Which lines below contain "стоимость"? Copy every one of them.
————————
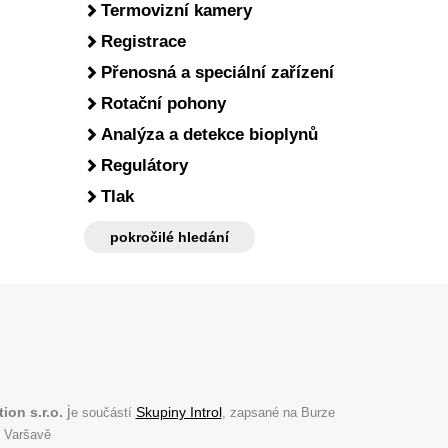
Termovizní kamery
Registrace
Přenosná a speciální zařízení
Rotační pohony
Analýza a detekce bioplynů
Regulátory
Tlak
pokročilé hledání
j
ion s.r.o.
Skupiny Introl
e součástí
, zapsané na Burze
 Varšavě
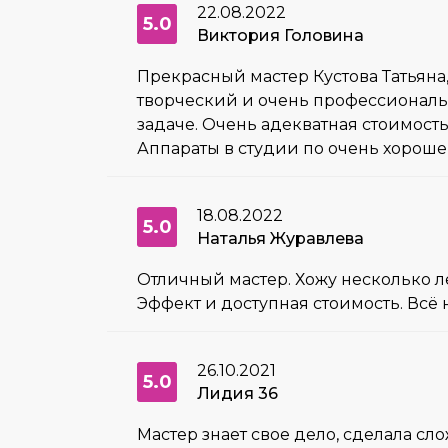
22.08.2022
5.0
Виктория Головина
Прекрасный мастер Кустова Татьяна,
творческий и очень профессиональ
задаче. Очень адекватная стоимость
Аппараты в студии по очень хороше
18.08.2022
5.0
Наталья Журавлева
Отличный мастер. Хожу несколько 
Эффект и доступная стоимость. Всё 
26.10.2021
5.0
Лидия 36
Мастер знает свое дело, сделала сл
————————
### WORKED SOLUTION:
задаче. Очень адекватная стоимость
Эффект и доступная стоимость. Всё 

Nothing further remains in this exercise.